In the English translation of the Old Testament provided by the Jewish Publication Society, Dinah “went out to visit the daughters of the land. Shechem, son of Hamor the Hivite, chief of the country, saw her and took her and lay with her by force.” Afterward, Shechem declares his love for Dinah and seeks permission to marry her.

In Genesis 34, Dinah’s brothers, Simeon and Levi, believe their sister was the victim of a violent assault, and they take revenge, killing Shechem and all the men of the city.

“The key question is, did she go willingly or was she raped?” says Glazer.

The language used in Genesis indicates that Dinah was violated, says Tamara Cohn Eskenazi, professor of Bible at Hebrew Union College in Los Angeles, so she interprets that as a case of rape. She says that what is remarkable about the story is that Dinah is never blamed, despite the fact that in so many past and present cultures the victim of a sexual attack is shunned or punished.

“Dinah is voiceless in the Bible, she never says a word,” Eskenazi says. “The great enigma in that story is, what was she thinking or feeling? We don’t know.”

It was Dinah’s silence that sparked Diamant’s imagination.

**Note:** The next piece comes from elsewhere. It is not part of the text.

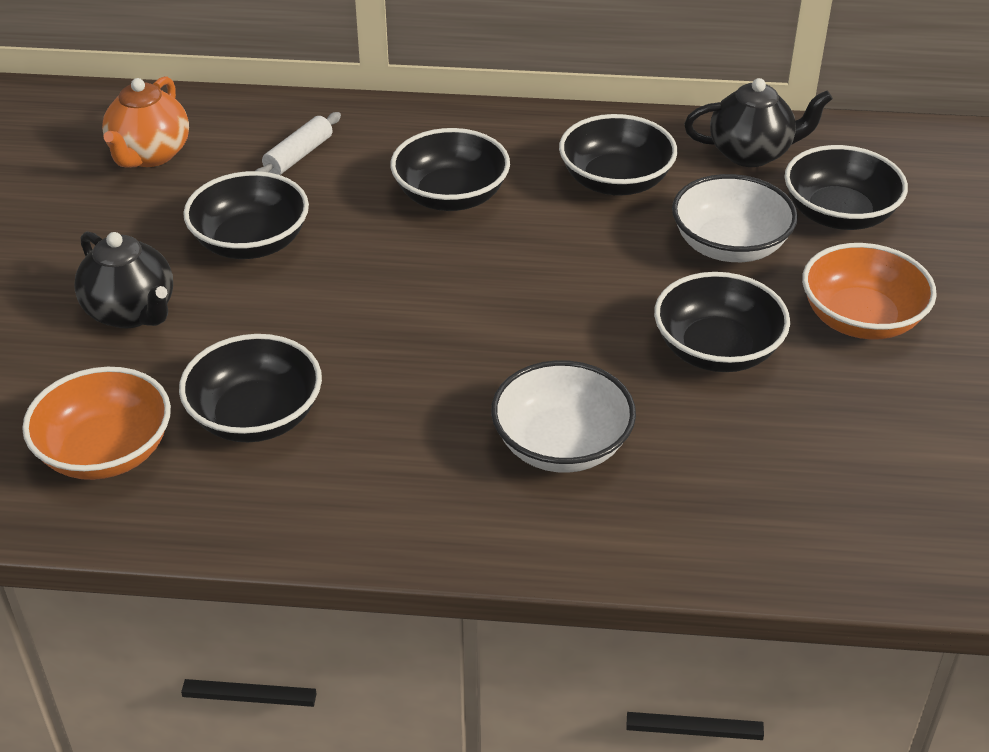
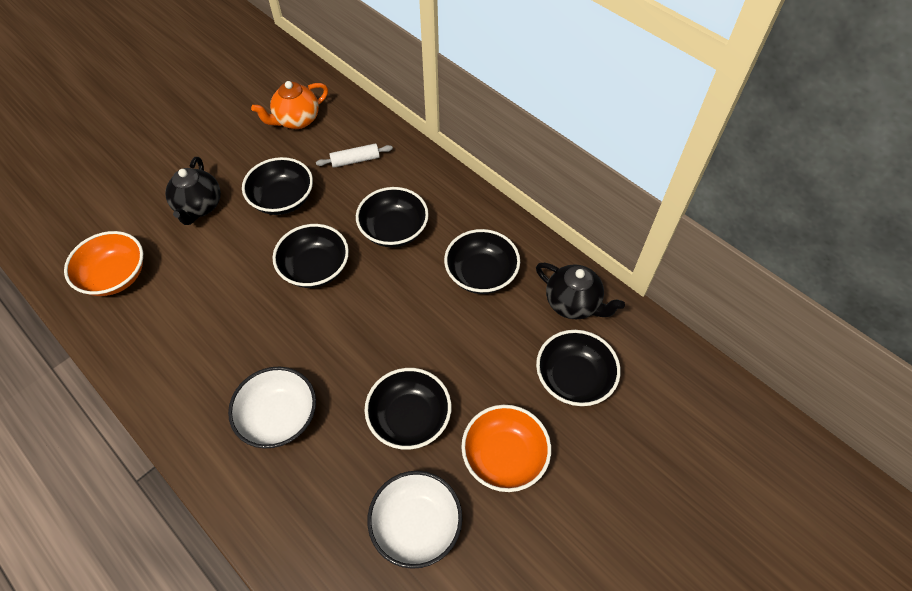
camera: 40 degrees right, 15 degrees up
(256, 416) = (183, 300): black bowl -> black bowl (315, 268)
(729, 245) = (491, 356): white bowl -> white bowl (416, 525)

“Dinah does not say a single word in the Bible, and that created an opening for me. So I gave her a voice for 321 pages.”


In Diamant’s fictional account, Dinah is not raped but falls in love with the son of Hamor (called Shalem in the novel) and goes willingly with him. Diamant knows that there are some readers, including Christians and Jews, who are disturbed by her interpretation of the story.

“My intention was to tell a good story,” she says. “It’s not Bible commentary, although it is based on a Bible story. . . . It’s not a feminist tract, but I think it comes out of my sensibilities as a feminist.”

Diamant did extensive research to learn as much as she could about the details of daily life in the ancient world depicted in “The Red Tent.” She approached it as an anthropologist would, looking for information about food, clothing, work and family structure. She used poetic license to fill in the missing pieces.

Although she did not find evidence of a menstrual tent at that time or place in history, such tents have existed in pre-modern cultures. The secrets within the tent are a central focus of the novel.

“The red tent is a dramatic metaphor of women’s experience,” says Wendy Martin, a professor of literature at Claremont Graduate University. “Diamant really conveys the sense that life is sacred and precious and to be cherished, and it’s life brought forth by women.”

The theme of women helping women hit home with the West Hills staff and volunteers at the Jewish Federation as they planned their annual fund-raiser for community programs. When they discovered they all had read and loved “The Red Tent,” its author seemed an ideal choice as a speaker. As word got out that Diamant would be there, members of book groups asked for invitations. Acceptances poured in, even with the minimum donation requirement of $365.

At the event, Diamant looked out at the crowd of 300, mostly women, and asked how many in the audience already had read “The Red Tent.” Nearly every person there raised a hand.

Diamant’s admirers don’t hesitate to offer suggestions, often asking her to write about other biblical women, such as Esther and Miriam.

But Diamant’s not so sure.

“Right now, I really need to do something different.”

Until May, she will continue to give readings and sign autographs. After that, she is going back to work on her new novel, a contemporary story about friendship. Chances are, when this book appears, it won’t be greeted by silence.